=== Your assignment ===
Copy the part of the material that opens with the line containing "Instructions: stand in" and closes with the line containing "Answer: approximately 0°", replacing "stainless steel refrigerator" with "steel fridge" and leaving everything else unchanged.

=== Stored data ===

* * * * * * *

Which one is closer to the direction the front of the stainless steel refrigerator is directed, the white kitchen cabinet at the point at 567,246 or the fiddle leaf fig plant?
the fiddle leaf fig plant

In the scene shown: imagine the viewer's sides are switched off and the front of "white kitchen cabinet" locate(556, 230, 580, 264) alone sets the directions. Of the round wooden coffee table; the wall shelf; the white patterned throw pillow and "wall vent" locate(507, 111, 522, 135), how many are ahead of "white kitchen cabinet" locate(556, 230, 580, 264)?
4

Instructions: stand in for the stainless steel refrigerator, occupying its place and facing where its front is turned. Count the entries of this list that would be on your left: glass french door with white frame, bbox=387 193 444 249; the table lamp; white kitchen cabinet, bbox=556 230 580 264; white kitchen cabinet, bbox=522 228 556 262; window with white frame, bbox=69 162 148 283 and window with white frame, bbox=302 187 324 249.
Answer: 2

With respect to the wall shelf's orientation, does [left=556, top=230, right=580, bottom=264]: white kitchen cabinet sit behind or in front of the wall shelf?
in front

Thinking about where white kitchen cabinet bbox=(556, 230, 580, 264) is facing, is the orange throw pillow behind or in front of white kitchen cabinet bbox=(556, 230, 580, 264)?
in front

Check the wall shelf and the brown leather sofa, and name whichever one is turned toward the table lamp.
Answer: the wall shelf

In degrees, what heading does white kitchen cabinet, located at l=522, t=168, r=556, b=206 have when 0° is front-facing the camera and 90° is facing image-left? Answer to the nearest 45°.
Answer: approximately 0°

* * * * * * *

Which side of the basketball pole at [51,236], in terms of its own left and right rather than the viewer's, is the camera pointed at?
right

* * * * * * *

=== Solution to the exercise ===
Instructions: stand in for the steel fridge, occupying its place and facing where its front is turned. Count the entries of this list that would be on your left: glass french door with white frame, bbox=387 193 444 249; the table lamp; white kitchen cabinet, bbox=556 230 580 264; white kitchen cabinet, bbox=522 228 556 262; window with white frame, bbox=69 162 148 283 and window with white frame, bbox=302 187 324 249.
Answer: 2

With respect to the wall shelf's orientation, does [left=556, top=230, right=580, bottom=264]: white kitchen cabinet sit behind or in front of the wall shelf?
in front

Thinking about where white kitchen cabinet bbox=(556, 230, 580, 264) is facing, is the orange throw pillow behind or in front of white kitchen cabinet bbox=(556, 230, 580, 264)?
in front

Check the wall shelf and the brown leather sofa, and name whichever one is turned toward the table lamp.
Answer: the wall shelf

In degrees, what heading does white kitchen cabinet, located at l=522, t=168, r=556, b=206 have when 0° is front-facing the camera and 90° is facing image-left? Answer to the nearest 45°.
Answer: approximately 0°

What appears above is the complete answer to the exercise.